Pretraining teaches the model to continue arbitrary text. It does not teach the model to follow instructions, refuse harmful requests, produce structured reasoning, or behave consistently in conversation. These are taught in post-training. The base model — the output of pretraining alone — is in some ways more capable than the shipped assistant: it can do things the post-training has removed. In other ways it is far less useful: it cannot reliably follow requests, hold a conversation, or produce safe default behaviors. Post-training is the interface layer that turns raw capability into deployable product.
RLHF is the canonical post-training algorithm. In its standard form, human labelers rank model outputs; a reward model is trained on the rankings; the policy (the main model) is updated via reinforcement learning to produce outputs the reward model scores highly. The algorithm introduces preference signals that next-token prediction cannot by itself incorporate. It also introduces failure modes: reward-hacking, sycophancy, over-refusal, and the opacity of a second model (the reward model) whose own biases shape what the policy learns to be.

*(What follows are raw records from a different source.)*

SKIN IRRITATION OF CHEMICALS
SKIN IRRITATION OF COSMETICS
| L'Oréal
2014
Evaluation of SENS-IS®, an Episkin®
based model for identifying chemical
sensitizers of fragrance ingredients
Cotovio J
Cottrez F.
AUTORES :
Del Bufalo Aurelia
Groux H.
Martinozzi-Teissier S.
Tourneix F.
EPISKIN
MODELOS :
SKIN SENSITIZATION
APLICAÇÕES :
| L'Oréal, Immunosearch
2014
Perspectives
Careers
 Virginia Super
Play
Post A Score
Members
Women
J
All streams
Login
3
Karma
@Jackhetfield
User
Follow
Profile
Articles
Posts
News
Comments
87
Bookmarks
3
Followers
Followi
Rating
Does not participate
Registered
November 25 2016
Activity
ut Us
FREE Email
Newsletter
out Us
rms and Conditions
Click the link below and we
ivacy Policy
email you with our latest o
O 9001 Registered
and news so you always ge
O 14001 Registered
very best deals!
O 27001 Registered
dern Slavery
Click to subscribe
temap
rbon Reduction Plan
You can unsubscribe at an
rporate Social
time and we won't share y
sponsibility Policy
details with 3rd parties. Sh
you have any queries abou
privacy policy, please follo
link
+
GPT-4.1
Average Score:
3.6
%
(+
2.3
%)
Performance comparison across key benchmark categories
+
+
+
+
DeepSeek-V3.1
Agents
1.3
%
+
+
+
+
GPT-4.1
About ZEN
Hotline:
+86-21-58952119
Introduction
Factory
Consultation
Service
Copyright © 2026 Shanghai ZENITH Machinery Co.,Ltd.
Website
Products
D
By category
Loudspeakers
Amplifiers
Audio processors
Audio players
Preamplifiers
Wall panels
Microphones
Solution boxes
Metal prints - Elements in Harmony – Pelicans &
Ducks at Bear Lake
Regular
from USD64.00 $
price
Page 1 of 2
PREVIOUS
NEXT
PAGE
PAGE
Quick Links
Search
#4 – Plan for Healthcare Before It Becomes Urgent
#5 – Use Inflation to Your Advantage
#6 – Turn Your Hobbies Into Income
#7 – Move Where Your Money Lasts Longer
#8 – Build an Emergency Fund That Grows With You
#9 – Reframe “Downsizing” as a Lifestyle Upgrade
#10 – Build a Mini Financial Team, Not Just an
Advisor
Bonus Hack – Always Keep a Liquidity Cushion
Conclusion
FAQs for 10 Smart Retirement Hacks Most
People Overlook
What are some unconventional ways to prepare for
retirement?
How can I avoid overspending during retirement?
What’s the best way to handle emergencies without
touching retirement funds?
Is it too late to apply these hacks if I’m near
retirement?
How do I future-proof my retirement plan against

Post-training is also where the economic bottleneck has moved. Pretraining is compute-bound; the engineering is well-understood, the costs are large but quantifiable. Post-training is human-bound: generating high-quality preference data requires skilled labelers, red-teamers, and domain experts at scale. The best frontier assistants differ from each other not mainly in their pretrained weights but in the quality of their post-training pipelines. This is why recent frontier releases have emphasized reasoning traces, structured feedback, and iterative self-improvement — post-training methods are becoming the frontier of capability gains.
The safety implications of post-training are load-bearing. Every safety property of a deployed model — refusal behavior, honesty, calibration under pressure, corrigibility — is learned in post-training. When safety training fails (as in documented cases of sleeper agents, alignment faking, and jailbreak vulnerabilities), the failures are in post-training. Anthropic's constitutional-AI line and OpenAI's deliberative-alignment work are attempts to make post-training itself more principled, more auditable, and more robust.
RLHF was introduced for language models in Christiano et al.'s Deep Reinforcement Learning from Human Preferences (2017) and scaled to instruction-following by Ouyang et al.'s Training Language Models to Follow Instructions with Human Feedback (InstructGPT, 2022). DPO appeared in Rafailov et al.'s Direct Preference Optimization (2023). Constitutional AI was introduced by Bai et al. at Anthropic (2022). The field has moved rapidly since, with preference-tuning methods multiplying each quarter.
Capability is made usable in post-training. The base model's raw capability is hidden until post-training exposes it safely.
Preference signals introduce new failure modes. Sycophancy, reward-hacking, over-refusal are characteristic post-training pathologies.
Post-training is the bottleneck of frontier differentiation. Pretraining produces commodity capability; post-training is the moat.
Safety lives in post-training. Every safety property a deployed model has is a post-training property.